Georgian-born ISIS Commander Targeted by US Drone Strike
TBILISI - ISIS top commander Abu Omar al-Shishani was targeted and may have survived a massive US drone strike earlier in the week, according to the independent Syrian Observatory for Human Rights group.
Shishani, a Georgian national of Chechen origin, was originally reported to have been killed when his headquarters was attacked by multiple waves of manned and unmanned aircraft that targeted Shishani’s base camp in the Syrian town of al-Shadadi, according to US Defense Department officials at the Pentagon.
US officials were unable to immediately confirm reports that Shishani had been killed in the strike, but information from Kurdish YPG units operating in the area said the attack had killed at least 12 ISIS militants, including Shishani.
Peter Cook, a spokesmen for the US Defense Department, said Monday the Pentagon needed more time to assess the results of the strike as actual intelligence on the ground remained unconfirmed.
The Syrian Observatory for Human Rights – an independent humanitarian aid organization with access to all sides of the nearly five year-old Syrian Civil War – said in a statement through the group’s director, Rami Abdulrahman, that Shishani was badly wounded but not killed and had been moved to the Islamic State’s de facto capital Raqqa in eastern Syria.
Shishani is regarded as one of ISIS’ top military commanders and a close confidant of the terrorist group’s supreme leader, Abu Bakr al-Baghdadi, having served as the Islamic State’s war minister.
The US previously offered a USD 5 million reward for Shishani after he was declared a specially designated global terrorist in September 2014.
War ravaged al-Shadadi has served as Shishani’s base of operations since he took command of ISIS’ elite special operations battalions in late 2015.
The ginger-bearded Shishani has held several high ranking military positions within ISIS, including as overall field commander in several of the terrorist group’s most successful campaigns in 2013-2015.
Born Tarkhan Batirishvili in January 1986, he was raised in the impoverished village of Birkiani in Georgia’s isolated Pankisi Gorge, home to a 20,000-strong Chechen community.
As a teenager, Shishani – whose nom de guerre translates as Omar the Chechen – joined anti-Russian rebel groups fighting for the fledgling Chechen Republic of Ichkeria. The groups used Pankisi as a training and supply center during the brutal 1999-2001 Second Chechen War.
He later served in the US-trained Georgian armed forces and rose to the rank of sergeant. During the 2008 Russian-Georgian War, Shishani was part of a special reconnaissance unit during the Battle of Tskhinvali, charged with relaying the positions of Russian tanks while behind enemy lines.
Shishani was honorably discharged in 2010 after contracting tuberculosis, but later fell afoul of local law enforcement officials when he was arrested and served 16 months in prison for illegal arms possession.

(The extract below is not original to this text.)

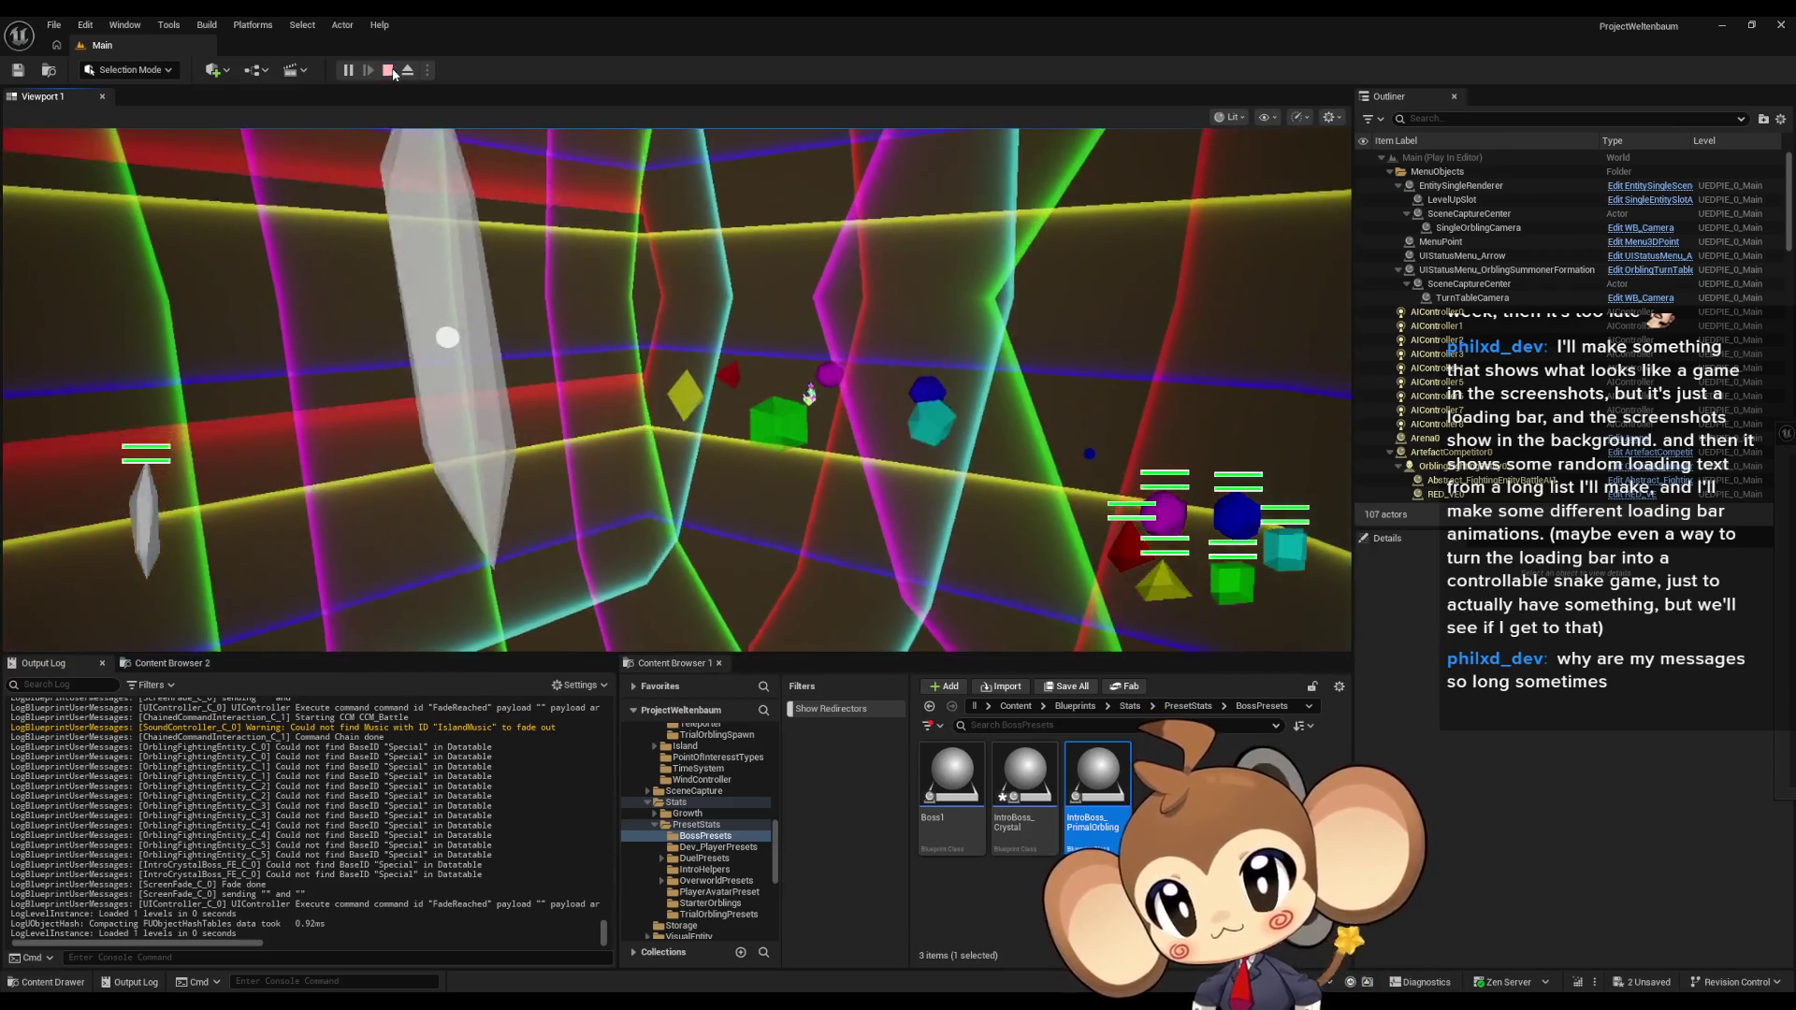
click(388, 70)
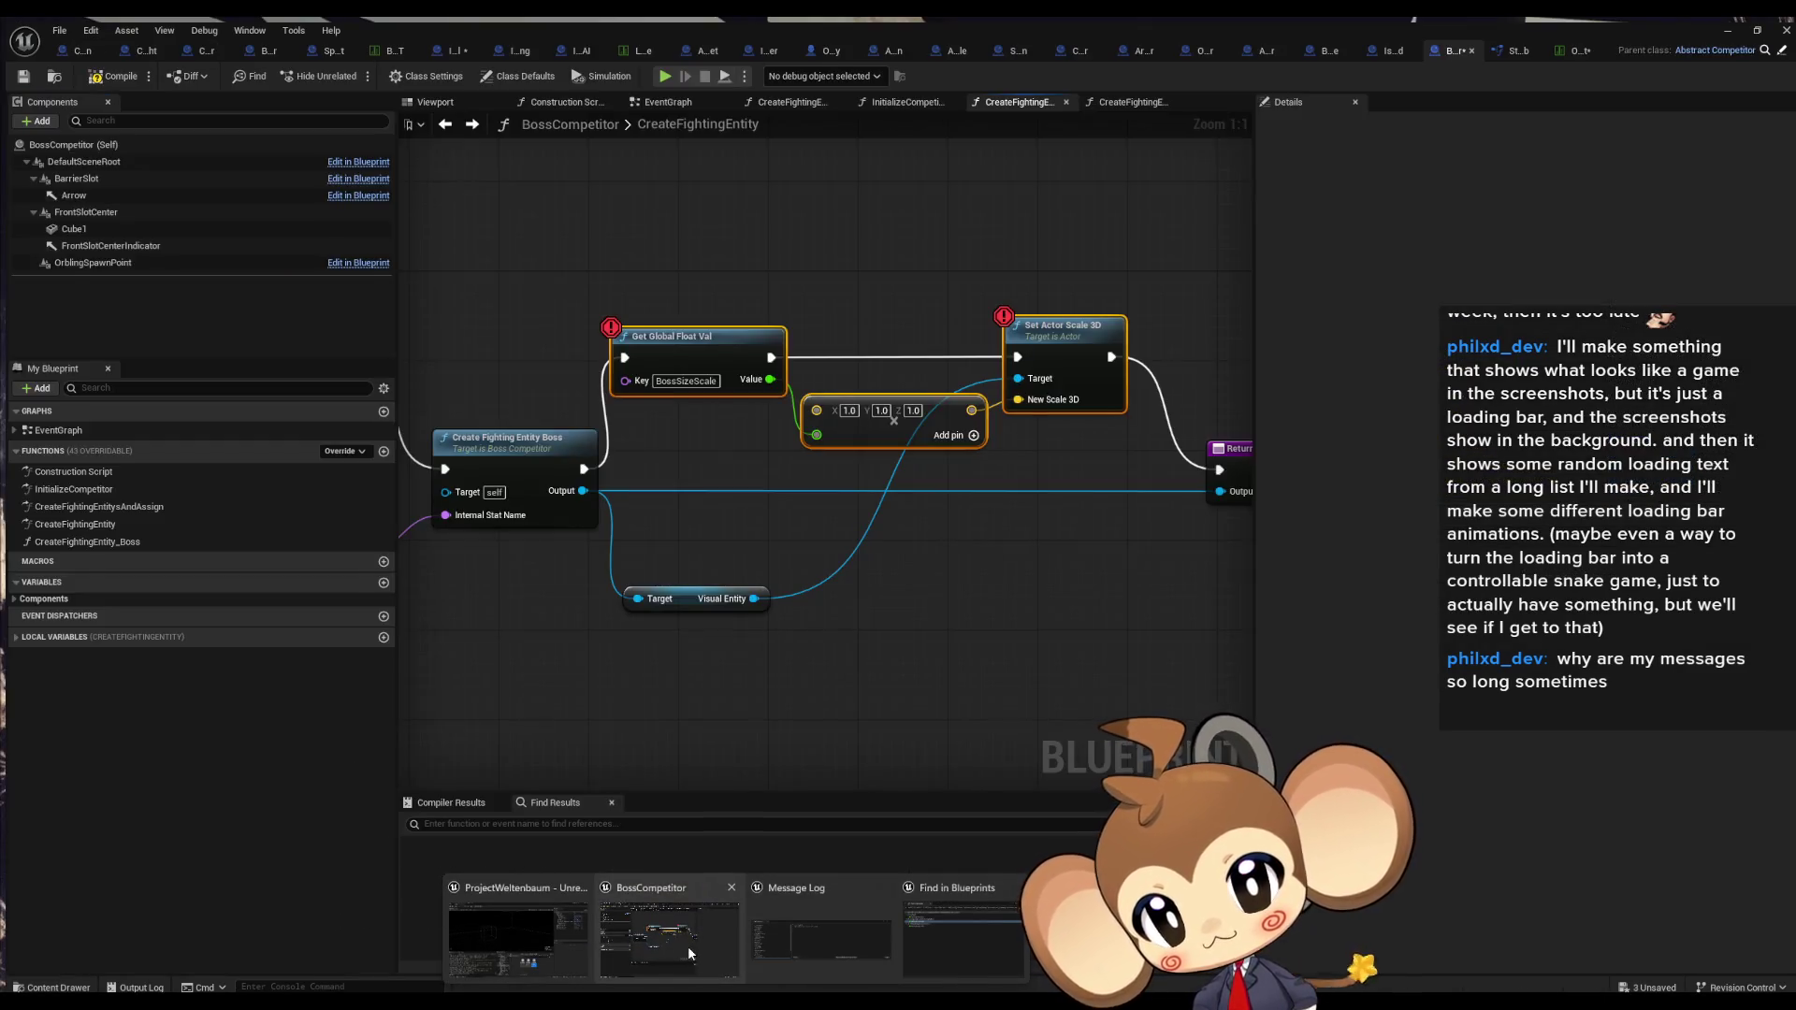
click(688, 946)
scroll(947, 438, down, 2)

Unable to find employment following his arrest, Shishani’s neighbors have said in interviews that he quickly turned away from the community after embracing a radical form of Islam known as Takfirism – a fringe form of Sunnism that labels other Muslims and non-Muslims as apostates.
After arriving in Syria in 2012, Shishani took command of the al-Qaeda-linked Mujahireen Brigade and its successor Jaish al-Mujahireen wal-Ansar – units comprised mainly of Russian-speaking militants from the North and South Caucasus, including many who had combat experience in the bloody post-Soviet wars of the 1990s.
Shishani’s death would be a major blow to ISIS. His battlefield expertise and Russian language skills made him a formidable military and recruitment tool for the terrorist group.
Pankisi’s Chechens, who traditionally practice a moderate form of Sufi Islam, have experienced a major spike in the number of residents who have been radicalized and hope to follow in Shishani’s footsteps.
The beleaguered community has seen dozens of its youth leave for Syria in an attempt to join ISIS.
British and American intelligence services estimate that up to 3,000 Russian-speaking recruits currently serve the Islamic State, the overwhelming number of whom originate from the Caucasus.